Dataset excerpts
· · ·

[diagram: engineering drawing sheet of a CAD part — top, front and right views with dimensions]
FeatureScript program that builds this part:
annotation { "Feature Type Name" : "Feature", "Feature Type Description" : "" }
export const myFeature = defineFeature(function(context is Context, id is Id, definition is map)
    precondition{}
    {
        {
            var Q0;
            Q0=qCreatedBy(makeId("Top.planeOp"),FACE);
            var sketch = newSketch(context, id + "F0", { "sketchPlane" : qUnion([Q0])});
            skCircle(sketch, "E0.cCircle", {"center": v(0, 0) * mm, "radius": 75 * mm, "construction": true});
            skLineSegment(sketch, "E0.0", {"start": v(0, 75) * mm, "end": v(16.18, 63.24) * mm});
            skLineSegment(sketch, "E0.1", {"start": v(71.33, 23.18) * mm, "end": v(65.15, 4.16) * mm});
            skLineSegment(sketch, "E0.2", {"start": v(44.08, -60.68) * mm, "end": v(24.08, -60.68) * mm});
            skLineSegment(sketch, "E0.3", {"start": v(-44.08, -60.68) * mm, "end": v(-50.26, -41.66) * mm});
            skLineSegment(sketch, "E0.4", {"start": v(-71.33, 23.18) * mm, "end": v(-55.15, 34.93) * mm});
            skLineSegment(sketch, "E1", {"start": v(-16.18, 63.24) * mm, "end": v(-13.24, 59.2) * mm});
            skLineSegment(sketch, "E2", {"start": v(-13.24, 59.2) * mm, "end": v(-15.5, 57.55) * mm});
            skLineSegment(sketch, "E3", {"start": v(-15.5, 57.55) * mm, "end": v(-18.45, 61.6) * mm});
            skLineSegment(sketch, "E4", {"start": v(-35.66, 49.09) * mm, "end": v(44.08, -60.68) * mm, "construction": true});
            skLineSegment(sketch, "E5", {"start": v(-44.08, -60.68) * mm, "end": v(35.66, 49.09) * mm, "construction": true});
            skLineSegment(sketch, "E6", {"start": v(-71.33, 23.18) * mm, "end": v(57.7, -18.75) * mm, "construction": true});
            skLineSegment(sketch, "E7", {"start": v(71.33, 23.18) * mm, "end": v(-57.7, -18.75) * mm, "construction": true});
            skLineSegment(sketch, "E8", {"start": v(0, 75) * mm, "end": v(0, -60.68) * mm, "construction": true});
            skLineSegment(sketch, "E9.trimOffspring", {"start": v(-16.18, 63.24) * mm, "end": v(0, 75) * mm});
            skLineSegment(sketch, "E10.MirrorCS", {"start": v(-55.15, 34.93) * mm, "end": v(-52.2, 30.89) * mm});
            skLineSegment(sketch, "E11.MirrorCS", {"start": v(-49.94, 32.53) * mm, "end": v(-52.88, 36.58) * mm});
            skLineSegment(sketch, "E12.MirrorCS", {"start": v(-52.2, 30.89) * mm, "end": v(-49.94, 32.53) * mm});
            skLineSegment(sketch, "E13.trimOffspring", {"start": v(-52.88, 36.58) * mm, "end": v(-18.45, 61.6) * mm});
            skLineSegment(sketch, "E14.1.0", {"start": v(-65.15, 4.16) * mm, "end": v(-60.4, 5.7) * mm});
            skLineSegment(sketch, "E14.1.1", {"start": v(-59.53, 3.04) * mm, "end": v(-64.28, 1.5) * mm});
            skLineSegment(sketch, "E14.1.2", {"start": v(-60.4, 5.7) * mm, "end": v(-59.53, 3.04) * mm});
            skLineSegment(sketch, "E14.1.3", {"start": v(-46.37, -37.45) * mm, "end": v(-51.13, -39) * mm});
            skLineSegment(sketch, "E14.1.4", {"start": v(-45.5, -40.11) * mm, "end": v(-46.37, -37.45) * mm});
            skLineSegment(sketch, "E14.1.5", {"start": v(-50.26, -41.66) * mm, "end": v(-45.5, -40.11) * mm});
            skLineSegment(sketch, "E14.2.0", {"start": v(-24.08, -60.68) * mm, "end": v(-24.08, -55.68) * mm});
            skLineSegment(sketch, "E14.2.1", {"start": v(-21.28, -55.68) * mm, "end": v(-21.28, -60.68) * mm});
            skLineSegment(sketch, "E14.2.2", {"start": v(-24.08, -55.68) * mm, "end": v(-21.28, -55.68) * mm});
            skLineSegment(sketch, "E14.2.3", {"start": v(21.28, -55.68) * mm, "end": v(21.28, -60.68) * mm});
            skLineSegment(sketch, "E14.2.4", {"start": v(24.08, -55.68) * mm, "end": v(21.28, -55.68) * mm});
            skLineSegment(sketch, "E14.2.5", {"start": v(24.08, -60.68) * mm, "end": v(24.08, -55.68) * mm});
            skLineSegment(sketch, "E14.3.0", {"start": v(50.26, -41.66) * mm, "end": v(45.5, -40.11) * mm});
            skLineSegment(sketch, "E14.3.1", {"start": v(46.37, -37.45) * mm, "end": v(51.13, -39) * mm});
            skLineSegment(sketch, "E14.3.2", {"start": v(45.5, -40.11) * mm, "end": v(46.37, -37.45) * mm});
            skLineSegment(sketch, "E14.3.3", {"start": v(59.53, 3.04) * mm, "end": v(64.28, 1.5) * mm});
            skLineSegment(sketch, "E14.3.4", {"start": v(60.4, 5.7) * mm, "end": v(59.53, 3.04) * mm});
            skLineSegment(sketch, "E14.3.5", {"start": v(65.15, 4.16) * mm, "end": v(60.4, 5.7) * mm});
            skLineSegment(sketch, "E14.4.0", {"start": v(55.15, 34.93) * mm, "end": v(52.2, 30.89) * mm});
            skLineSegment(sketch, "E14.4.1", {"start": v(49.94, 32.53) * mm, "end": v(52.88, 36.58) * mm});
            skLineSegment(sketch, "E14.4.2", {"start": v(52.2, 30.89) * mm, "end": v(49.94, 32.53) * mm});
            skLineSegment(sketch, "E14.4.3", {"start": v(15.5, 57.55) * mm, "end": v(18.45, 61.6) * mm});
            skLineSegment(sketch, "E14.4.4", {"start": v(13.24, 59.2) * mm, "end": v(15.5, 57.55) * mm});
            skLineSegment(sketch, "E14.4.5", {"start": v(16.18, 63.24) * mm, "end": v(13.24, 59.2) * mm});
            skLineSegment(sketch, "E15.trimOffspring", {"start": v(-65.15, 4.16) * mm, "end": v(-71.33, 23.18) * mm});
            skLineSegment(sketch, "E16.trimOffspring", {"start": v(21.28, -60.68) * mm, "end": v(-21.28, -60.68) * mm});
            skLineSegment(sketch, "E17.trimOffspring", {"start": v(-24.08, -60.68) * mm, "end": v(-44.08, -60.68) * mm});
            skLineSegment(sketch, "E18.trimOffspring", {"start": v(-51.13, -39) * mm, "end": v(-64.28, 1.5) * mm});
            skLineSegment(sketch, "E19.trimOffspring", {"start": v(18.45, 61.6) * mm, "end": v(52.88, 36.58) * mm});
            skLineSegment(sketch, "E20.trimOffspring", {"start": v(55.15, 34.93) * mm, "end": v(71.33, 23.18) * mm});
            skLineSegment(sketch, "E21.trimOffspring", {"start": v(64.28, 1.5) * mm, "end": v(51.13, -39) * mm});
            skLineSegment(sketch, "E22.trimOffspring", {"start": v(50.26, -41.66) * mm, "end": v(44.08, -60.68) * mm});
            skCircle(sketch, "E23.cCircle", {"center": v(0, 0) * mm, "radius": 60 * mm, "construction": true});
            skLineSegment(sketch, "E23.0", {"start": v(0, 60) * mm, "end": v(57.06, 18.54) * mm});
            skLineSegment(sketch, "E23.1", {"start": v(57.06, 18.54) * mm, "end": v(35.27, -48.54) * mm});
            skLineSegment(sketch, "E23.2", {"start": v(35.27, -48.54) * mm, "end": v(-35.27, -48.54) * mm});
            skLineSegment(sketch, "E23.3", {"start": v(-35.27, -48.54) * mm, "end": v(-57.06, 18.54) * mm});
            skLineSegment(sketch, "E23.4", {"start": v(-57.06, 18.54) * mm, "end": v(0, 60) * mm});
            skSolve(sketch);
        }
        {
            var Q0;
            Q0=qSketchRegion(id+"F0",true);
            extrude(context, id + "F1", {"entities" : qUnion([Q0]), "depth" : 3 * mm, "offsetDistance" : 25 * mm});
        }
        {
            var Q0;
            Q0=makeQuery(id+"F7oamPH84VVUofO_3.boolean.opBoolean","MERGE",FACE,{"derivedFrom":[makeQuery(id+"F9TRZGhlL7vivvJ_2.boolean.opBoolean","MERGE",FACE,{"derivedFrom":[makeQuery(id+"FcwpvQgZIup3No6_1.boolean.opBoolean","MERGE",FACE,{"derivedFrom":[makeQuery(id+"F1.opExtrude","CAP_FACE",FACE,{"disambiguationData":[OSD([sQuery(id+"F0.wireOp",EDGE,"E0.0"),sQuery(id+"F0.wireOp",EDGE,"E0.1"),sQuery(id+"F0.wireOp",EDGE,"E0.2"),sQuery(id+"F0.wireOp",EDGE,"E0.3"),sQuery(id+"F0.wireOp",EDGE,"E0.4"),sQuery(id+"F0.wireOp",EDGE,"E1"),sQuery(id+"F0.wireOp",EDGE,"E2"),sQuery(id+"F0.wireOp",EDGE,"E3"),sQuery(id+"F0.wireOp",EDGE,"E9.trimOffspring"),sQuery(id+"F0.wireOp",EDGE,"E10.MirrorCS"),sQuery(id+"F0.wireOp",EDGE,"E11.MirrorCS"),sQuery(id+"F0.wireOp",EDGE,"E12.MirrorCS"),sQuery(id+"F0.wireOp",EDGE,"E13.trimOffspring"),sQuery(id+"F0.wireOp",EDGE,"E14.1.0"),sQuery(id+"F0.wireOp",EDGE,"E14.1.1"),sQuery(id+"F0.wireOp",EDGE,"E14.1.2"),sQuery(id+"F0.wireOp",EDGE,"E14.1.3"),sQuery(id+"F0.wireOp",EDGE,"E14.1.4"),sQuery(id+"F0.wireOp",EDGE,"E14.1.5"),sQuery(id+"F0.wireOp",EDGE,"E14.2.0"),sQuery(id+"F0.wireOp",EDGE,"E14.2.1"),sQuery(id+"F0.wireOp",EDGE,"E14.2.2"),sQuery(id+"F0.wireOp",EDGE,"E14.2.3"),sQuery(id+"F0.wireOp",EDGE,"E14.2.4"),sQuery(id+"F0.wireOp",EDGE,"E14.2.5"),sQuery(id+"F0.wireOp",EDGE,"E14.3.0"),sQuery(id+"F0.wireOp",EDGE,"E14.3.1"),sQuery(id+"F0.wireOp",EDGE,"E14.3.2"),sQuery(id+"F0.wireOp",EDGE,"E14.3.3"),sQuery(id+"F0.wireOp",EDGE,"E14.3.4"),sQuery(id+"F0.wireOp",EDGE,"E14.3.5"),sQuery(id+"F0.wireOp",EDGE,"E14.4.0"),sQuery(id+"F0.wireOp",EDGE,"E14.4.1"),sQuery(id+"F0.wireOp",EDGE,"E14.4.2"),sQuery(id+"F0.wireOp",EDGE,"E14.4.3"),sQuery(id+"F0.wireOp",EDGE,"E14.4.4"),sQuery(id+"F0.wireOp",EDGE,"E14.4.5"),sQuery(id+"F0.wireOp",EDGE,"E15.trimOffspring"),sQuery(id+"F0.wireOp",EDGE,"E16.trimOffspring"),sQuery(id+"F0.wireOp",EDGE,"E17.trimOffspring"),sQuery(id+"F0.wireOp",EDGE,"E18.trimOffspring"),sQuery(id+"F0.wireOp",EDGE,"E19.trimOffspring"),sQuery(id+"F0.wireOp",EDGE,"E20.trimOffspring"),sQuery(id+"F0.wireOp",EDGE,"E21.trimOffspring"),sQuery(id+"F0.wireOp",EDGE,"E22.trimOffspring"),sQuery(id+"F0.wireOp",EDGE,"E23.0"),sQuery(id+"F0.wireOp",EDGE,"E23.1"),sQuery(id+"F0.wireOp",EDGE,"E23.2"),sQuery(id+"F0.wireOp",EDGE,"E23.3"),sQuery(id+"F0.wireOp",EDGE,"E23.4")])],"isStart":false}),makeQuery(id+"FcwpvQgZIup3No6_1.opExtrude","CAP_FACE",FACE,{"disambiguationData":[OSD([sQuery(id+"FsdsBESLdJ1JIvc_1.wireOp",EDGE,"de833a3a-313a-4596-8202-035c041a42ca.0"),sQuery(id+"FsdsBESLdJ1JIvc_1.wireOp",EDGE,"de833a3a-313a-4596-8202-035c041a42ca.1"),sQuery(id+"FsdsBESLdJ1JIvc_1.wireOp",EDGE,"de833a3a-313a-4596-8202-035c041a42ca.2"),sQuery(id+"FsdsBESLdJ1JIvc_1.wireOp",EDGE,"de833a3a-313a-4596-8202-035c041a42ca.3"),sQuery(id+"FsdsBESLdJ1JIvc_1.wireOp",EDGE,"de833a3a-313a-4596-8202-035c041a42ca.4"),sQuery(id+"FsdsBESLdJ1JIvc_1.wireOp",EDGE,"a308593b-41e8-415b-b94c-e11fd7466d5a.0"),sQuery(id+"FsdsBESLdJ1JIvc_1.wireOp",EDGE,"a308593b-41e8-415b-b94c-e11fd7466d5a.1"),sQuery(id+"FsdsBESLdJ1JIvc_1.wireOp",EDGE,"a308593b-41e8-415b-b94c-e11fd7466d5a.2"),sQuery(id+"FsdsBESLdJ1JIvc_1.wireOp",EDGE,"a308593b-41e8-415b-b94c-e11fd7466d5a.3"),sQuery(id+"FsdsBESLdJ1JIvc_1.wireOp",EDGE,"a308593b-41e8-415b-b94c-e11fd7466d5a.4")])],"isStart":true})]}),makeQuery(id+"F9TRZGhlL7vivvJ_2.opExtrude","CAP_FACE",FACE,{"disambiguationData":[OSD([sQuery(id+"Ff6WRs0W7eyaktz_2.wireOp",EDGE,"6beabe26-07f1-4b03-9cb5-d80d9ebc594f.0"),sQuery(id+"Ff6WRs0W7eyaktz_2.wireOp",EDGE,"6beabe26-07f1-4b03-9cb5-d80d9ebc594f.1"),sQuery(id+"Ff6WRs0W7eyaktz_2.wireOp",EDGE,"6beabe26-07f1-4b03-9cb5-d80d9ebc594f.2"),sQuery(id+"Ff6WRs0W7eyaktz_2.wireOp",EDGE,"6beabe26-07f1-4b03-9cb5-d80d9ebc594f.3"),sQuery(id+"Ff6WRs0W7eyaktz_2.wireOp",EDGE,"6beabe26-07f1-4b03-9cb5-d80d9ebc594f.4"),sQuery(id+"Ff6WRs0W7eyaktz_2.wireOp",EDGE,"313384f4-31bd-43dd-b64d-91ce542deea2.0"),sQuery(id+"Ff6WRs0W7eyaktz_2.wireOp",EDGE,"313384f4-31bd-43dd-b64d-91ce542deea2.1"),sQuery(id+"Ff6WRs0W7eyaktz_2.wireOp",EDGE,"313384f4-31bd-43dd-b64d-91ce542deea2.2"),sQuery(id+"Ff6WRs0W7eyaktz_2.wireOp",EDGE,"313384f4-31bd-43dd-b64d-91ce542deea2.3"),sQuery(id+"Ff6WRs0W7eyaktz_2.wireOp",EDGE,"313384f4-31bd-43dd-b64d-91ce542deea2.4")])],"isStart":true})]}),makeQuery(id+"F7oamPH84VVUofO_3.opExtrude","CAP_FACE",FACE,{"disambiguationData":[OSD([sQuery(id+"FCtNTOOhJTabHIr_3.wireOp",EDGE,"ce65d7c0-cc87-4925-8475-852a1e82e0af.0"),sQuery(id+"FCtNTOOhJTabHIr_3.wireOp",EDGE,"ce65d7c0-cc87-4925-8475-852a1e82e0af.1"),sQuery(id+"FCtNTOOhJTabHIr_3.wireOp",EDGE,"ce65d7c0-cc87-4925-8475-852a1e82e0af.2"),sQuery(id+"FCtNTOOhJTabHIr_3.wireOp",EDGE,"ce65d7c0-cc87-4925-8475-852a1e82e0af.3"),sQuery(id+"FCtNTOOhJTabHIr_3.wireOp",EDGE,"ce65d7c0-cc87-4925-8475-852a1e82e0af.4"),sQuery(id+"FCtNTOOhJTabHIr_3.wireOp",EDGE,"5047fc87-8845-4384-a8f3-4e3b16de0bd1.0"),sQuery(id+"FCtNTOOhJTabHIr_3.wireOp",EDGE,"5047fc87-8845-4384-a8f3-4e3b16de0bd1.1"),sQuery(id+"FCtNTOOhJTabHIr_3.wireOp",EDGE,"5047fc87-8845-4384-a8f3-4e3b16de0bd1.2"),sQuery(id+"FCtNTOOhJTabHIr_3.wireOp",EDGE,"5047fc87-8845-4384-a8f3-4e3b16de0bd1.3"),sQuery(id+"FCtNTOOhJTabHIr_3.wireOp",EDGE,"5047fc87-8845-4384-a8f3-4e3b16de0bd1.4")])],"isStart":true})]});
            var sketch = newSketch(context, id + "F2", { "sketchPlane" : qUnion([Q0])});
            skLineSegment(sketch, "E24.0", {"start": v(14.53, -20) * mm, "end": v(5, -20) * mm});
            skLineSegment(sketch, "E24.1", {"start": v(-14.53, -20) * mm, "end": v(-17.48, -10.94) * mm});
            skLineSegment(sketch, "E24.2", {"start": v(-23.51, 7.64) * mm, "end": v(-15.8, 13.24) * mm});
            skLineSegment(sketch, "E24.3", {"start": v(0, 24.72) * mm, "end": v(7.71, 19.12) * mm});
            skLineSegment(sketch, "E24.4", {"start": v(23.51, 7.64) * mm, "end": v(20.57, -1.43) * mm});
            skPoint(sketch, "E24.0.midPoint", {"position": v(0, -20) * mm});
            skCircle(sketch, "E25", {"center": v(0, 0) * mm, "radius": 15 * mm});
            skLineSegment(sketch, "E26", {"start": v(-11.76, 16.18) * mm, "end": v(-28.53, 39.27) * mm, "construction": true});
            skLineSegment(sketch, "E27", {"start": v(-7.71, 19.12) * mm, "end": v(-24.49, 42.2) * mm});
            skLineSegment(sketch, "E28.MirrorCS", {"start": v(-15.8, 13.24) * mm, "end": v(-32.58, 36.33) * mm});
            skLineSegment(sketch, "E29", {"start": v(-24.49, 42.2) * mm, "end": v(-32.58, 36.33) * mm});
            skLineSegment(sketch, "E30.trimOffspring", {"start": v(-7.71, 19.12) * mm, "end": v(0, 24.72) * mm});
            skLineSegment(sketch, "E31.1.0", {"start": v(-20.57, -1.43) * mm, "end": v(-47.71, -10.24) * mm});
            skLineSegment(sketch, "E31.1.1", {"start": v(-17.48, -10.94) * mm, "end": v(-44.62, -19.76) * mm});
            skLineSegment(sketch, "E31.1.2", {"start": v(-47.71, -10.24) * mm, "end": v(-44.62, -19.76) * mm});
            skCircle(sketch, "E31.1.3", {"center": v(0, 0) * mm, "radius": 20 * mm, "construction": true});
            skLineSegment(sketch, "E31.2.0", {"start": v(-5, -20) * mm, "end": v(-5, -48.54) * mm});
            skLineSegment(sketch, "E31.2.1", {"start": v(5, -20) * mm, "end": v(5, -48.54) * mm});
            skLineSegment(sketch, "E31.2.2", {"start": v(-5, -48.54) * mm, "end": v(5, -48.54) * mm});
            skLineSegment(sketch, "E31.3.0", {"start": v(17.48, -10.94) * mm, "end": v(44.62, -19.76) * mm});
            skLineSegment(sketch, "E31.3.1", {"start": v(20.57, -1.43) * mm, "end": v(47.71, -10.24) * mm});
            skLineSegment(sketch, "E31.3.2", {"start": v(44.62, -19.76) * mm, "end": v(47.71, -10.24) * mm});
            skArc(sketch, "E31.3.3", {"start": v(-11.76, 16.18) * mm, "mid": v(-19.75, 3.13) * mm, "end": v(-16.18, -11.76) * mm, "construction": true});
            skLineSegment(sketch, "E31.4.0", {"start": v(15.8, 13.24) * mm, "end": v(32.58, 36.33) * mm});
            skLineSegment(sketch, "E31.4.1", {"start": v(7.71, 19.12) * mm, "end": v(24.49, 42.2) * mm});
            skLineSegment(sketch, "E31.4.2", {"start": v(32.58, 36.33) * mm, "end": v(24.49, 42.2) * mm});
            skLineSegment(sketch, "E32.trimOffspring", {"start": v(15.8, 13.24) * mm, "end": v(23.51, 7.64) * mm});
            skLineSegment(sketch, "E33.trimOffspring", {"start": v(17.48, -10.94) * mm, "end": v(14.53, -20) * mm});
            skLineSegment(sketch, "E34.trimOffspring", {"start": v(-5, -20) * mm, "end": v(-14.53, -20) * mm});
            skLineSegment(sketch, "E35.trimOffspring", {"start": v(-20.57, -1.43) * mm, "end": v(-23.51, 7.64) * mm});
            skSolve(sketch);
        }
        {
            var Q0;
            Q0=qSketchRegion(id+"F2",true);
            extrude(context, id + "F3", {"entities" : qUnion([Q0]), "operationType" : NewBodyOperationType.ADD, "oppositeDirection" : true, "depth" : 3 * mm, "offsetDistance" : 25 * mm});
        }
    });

· · ·

▶ _Exercise goal_
Can you quote the items from their first line through the line containing "v(0, -60.68) *", reproducing every line unchanged?

▶ _In response_
[diagram: engineering drawing sheet of a CAD part — top, front and right views with dimensions]
FeatureScript program that builds this part:
annotation { "Feature Type Name" : "Feature", "Feature Type Description" : "" }
export const myFeature = defineFeature(function(context is Context, id is Id, definition is map)
    precondition{}
    {
        {
            var Q0;
            Q0=qCreatedBy(makeId("Top.planeOp"),FACE);
            var sketch = newSketch(context, id + "F0", { "sketchPlane" : qUnion([Q0])});
            skCircle(sketch, "E0.cCircle", {"center": v(0, 0) * mm, "radius": 75 * mm, "construction": true});
            skLineSegment(sketch, "E0.0", {"start": v(0, 75) * mm, "end": v(16.18, 63.24) * mm});
            skLineSegment(sketch, "E0.1", {"start": v(71.33, 23.18) * mm, "end": v(65.15, 4.16) * mm});
            skLineSegment(sketch, "E0.2", {"start": v(44.08, -60.68) * mm, "end": v(24.08, -60.68) * mm});
            skLineSegment(sketch, "E0.3", {"start": v(-44.08, -60.68) * mm, "end": v(-50.26, -41.66) * mm});
            skLineSegment(sketch, "E0.4", {"start": v(-71.33, 23.18) * mm, "end": v(-55.15, 34.93) * mm});
            skLineSegment(sketch, "E1", {"start": v(-16.18, 63.24) * mm, "end": v(-13.24, 59.2) * mm});
            skLineSegment(sketch, "E2", {"start": v(-13.24, 59.2) * mm, "end": v(-15.5, 57.55) * mm});
            skLineSegment(sketch, "E3", {"start": v(-15.5, 57.55) * mm, "end": v(-18.45, 61.6) * mm});
            skLineSegment(sketch, "E4", {"start": v(-35.66, 49.09) * mm, "end": v(44.08, -60.68) * mm, "construction": true});
            skLineSegment(sketch, "E5", {"start": v(-44.08, -60.68) * mm, "end": v(35.66, 49.09) * mm, "construction": true});
            skLineSegment(sketch, "E6", {"start": v(-71.33, 23.18) * mm, "end": v(57.7, -18.75) * mm, "construction": true});
            skLineSegment(sketch, "E7", {"start": v(71.33, 23.18) * mm, "end": v(-57.7, -18.75) * mm, "construction": true});
            skLineSegment(sketch, "E8", {"start": v(0, 75) * mm, "end": v(0, -60.68) * mm, "construction": true});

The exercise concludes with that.